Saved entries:
= = = =
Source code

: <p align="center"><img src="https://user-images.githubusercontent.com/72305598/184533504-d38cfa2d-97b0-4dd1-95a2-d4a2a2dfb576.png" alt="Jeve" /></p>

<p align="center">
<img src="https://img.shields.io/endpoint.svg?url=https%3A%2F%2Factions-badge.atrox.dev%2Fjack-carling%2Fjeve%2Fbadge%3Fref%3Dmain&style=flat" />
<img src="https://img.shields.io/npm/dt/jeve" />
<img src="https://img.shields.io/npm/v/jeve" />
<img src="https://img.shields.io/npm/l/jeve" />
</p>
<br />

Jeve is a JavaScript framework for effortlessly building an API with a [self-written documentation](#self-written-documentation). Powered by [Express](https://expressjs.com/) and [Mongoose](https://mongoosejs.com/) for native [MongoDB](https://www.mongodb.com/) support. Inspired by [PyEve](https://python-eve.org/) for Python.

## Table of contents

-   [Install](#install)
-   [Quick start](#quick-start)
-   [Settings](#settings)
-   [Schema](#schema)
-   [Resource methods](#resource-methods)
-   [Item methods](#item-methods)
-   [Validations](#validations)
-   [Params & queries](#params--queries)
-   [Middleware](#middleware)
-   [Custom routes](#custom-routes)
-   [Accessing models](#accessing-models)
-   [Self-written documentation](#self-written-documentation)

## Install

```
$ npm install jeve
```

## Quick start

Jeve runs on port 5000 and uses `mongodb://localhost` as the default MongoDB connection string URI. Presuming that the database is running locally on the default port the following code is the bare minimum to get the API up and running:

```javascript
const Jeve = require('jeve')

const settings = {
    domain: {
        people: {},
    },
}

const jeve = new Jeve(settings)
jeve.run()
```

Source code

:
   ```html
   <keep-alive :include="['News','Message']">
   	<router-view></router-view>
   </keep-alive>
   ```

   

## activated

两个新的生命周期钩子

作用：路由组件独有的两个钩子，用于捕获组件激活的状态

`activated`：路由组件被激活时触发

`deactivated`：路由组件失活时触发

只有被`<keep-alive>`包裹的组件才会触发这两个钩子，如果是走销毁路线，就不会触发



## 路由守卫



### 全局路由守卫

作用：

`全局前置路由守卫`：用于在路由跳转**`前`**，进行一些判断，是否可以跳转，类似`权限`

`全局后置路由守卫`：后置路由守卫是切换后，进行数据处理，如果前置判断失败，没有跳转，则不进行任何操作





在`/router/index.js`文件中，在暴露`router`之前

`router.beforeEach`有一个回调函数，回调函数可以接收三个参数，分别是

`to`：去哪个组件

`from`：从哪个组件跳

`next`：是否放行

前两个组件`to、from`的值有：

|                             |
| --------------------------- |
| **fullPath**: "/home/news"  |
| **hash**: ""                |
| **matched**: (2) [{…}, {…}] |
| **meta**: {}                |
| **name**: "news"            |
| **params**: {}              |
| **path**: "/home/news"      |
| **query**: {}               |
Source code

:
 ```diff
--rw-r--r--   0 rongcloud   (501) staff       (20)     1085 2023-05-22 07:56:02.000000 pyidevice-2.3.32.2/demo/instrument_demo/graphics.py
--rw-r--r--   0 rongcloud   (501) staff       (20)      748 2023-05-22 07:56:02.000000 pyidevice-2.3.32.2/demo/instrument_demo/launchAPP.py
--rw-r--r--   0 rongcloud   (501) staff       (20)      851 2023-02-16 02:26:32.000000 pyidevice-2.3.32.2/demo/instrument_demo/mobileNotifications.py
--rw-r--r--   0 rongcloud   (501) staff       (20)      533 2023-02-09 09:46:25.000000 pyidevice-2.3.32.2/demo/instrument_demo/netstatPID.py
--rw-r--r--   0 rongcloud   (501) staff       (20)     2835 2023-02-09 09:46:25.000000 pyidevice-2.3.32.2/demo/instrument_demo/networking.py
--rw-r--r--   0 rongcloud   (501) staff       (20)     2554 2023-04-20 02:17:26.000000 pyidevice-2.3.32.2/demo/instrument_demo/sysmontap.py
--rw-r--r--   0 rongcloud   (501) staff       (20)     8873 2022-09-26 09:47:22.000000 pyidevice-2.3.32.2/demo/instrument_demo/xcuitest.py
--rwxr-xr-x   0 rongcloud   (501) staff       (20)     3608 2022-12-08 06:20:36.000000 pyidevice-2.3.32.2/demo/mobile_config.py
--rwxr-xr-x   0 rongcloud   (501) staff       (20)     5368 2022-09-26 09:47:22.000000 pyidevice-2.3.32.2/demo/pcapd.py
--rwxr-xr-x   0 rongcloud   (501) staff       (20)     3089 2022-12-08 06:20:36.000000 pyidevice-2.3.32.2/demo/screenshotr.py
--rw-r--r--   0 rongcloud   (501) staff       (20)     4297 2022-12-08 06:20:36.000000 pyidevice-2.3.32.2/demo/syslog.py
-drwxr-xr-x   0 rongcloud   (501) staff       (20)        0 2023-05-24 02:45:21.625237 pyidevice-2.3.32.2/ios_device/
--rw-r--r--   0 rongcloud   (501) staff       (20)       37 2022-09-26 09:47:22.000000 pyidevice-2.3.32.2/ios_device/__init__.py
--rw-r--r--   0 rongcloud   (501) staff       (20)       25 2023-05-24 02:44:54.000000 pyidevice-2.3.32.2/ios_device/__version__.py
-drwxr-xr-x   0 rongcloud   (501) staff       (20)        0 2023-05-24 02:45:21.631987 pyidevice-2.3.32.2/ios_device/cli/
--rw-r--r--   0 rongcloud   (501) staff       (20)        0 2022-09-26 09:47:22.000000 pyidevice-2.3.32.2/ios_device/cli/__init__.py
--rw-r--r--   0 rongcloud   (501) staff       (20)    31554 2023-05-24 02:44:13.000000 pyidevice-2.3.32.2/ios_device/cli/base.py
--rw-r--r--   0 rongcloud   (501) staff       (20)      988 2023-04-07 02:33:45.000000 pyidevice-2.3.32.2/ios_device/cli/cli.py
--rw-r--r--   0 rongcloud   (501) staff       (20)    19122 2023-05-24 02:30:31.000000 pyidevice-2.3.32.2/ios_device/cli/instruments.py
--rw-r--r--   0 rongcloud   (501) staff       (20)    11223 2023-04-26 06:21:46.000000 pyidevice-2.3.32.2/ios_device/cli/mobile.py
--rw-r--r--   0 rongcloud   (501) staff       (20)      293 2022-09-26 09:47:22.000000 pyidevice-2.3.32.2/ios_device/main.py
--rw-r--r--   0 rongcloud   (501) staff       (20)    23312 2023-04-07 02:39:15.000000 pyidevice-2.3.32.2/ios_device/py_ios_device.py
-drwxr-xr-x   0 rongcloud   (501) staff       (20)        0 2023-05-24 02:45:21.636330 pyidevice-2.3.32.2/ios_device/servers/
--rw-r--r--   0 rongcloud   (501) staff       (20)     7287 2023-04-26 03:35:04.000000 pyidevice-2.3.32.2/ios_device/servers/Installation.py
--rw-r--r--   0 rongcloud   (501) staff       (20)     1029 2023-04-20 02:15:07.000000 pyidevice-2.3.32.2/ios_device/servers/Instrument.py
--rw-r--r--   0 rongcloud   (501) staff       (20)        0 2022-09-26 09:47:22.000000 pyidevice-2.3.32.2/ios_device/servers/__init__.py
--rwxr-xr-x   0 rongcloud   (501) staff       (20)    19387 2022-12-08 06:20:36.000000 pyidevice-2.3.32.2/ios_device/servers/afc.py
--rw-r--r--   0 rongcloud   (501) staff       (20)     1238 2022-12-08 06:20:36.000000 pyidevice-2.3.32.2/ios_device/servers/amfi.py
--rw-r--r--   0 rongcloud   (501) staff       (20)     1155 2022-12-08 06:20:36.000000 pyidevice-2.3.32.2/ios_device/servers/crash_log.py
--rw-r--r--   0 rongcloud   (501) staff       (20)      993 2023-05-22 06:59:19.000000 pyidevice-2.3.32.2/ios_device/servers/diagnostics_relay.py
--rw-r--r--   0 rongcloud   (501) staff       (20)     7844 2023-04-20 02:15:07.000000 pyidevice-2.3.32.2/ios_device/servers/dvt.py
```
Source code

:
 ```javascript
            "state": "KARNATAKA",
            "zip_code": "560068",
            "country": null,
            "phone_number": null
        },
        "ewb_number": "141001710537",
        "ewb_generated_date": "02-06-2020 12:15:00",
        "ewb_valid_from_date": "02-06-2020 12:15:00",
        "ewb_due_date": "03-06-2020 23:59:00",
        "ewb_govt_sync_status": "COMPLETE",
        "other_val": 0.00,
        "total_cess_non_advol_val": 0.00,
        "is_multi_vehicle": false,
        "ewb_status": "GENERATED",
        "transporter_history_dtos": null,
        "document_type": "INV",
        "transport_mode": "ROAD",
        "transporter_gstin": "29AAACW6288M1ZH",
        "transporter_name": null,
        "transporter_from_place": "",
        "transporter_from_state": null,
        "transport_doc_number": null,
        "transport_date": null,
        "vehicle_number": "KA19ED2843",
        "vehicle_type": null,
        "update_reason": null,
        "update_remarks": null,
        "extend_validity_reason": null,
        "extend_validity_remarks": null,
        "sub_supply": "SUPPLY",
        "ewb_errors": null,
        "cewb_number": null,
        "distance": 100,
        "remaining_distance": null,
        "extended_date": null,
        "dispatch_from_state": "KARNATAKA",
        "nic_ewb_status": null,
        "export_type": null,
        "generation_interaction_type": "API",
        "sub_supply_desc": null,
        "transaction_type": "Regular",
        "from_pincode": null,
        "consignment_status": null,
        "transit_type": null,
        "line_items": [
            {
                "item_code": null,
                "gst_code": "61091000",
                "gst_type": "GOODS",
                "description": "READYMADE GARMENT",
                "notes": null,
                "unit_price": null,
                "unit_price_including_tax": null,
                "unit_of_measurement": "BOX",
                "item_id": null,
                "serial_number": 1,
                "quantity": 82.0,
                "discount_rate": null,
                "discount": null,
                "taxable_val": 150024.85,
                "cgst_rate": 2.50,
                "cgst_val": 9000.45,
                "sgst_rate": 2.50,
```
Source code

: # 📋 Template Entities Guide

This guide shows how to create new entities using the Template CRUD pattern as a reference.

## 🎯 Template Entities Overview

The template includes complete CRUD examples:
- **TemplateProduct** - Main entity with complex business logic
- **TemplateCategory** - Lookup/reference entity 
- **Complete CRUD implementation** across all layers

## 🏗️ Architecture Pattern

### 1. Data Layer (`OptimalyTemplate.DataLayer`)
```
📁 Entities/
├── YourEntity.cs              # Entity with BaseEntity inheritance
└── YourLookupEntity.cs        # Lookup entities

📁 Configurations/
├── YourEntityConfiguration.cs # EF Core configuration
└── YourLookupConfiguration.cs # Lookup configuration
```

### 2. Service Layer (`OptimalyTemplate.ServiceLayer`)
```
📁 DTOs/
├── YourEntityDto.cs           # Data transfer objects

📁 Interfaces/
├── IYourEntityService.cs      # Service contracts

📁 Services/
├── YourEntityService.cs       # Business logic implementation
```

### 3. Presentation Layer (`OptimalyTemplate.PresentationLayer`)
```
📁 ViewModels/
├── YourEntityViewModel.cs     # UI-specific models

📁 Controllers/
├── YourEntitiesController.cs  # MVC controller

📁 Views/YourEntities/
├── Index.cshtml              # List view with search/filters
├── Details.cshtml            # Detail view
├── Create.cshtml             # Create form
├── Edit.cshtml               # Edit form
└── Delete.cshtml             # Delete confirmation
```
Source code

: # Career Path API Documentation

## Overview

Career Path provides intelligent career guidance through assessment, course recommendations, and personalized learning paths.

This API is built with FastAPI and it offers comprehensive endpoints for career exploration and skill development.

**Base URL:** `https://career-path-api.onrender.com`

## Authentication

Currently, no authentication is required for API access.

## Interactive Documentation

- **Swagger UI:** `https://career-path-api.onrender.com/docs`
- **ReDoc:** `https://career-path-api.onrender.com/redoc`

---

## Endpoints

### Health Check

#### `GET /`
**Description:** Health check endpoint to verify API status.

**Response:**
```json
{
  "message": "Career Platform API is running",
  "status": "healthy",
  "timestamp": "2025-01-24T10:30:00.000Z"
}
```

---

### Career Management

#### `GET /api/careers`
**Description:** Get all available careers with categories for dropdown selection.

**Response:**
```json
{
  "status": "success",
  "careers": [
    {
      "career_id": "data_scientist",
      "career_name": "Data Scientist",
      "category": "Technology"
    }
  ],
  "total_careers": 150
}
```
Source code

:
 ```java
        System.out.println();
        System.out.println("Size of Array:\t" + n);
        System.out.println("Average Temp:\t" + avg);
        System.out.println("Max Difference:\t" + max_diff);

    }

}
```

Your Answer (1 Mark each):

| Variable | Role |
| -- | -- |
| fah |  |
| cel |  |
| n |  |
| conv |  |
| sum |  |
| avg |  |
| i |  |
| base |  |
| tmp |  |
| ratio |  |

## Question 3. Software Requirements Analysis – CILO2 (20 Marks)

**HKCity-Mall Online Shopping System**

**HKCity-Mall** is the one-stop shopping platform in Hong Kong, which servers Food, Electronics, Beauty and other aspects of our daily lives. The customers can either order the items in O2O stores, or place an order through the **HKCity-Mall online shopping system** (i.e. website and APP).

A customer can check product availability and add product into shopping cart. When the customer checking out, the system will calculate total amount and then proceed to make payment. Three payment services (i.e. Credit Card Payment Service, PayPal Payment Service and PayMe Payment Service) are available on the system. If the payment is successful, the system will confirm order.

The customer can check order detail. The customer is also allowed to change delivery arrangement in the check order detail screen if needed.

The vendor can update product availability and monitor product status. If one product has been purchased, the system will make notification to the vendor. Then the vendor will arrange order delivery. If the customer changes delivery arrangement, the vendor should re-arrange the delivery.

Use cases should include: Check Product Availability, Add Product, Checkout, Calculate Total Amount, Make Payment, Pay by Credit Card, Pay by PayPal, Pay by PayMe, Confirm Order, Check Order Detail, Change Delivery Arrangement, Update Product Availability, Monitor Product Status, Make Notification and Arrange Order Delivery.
= = = =
* What the task asks
Which of the lines above carry the string "onrender"? Pick them out and copy them.

* Your solution
**Base URL:** `https://career-path-api.onrender.com`
- **Swagger UI:** `https://career-path-api.onrender.com/docs`
- **ReDoc:** `https://career-path-api.onrender.com/redoc`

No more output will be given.